PAGE TEXT Start Marker

While numerous inventors witness their creations being embraced and adored by millions, fate took a different turn for these ill-fated creators.
In a recent incident, Stockton Rush, the CEO of OceanGate, tragically lost his life when his improvised submarine imploded during a voyage to the Titanic. However, he is not the first inventor to meet such a grim fate, as he joins a long line of doomed innovators.
Join us on a journey through the chilling tales of inventors who met untimely ends at the hands of their own creations, as shared on r/AskReddit. Prepare yourself for a collection of horror stories that shed light on the dark side of inventing.
Horace Hunley, who killed himself and a bunch of others aboard a submarine he built over 150 years before the current whack job
Not killed, but the founder of Match.com, Gary Kremen, lost his girlfriend to a man that she met on Match.com.

PAGE TEXT End Marker

§ WORK TO COMPLETE
**a)** In the piece on doomed inventors, what happened to Stockton Rush's submarine?
**b)** Write out the stretch of the doomed-inventors piece from "While numerous inventors" through "side of inventing.", renaming "submarine" as "submersible".
**c)** Pick up the piece on inventors killed by their own creations where it stops, and keep writing.
The entries after this point have no connection to the piece on doomed inventors.

SUPPLIED MATERIAL Start Marker

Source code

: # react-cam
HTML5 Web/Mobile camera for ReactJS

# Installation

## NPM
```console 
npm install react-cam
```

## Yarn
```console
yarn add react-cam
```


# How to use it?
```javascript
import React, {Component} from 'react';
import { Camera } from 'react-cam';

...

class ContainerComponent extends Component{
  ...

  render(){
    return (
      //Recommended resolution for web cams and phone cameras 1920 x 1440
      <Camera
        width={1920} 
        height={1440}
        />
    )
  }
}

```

SUPPLIED MATERIAL End Marker

§ ANSWERS TO EACH TASK
**a)** It imploded during a voyage to the Titanic.

**b)**
While numerous inventors witness their creations being embraced and adored by millions, fate took a different turn for these ill-fated creators.
In a recent incident, Stockton Rush, the CEO of OceanGate, tragically lost his life when his improvised submersible imploded during a voyage to the Titanic. However, he is not the first inventor to meet such a grim fate, as he joins a long line of doomed innovators.
Join us on a journey through the chilling tales of inventors who met untimely ends at the hands of their own creations, as shared on r/AskReddit. Prepare yourself for a collection of horror stories that shed light on the dark side of inventing.

**c)**
Dr. Charles Drew is one of the most egregious examples. Dr. Charles Drew created/ perfected blood transfusions. He fell asleep at the wheel and lost lots of blood during the automobile accident. Since he was black, racists Jim Crow Era laws in America denied him the right to the lifesaving blood transfusion that he invented to save his life.
Thomas Midgley Jr., a key contributor to leaded gasoline and the usage of CFC in refrigeration. After contracting Polio, he created a system of pulleys and whatnot to help him get out of bed. He was found dead at age 55 after getting tangled in his device and being strangled by it.
Jimi Heselden, Segway developer. On the morning of 26 September 2010, Heselden was riding his Segway while walking his dog near Thorp Arch; when he reversed the Segway to allow a fellow dog walker to get past him, he fell from a nearby cliff into the River Wharfe. A “rugged country version” of a Segway was found in the water. The coroner concluded that Heselden had died of “multiple blunt force injuries of the chest and spine consistent with a fall whilst riding a gyrobike.” His estate, bequeathed to his widow and family, was worth over £340 million and he was ranked in the top 400 members of the Sunday Times Rich List.
The French men who tried to invent a parachute and died when he decided to prove his invention was okay by jumping off the Effel Tower.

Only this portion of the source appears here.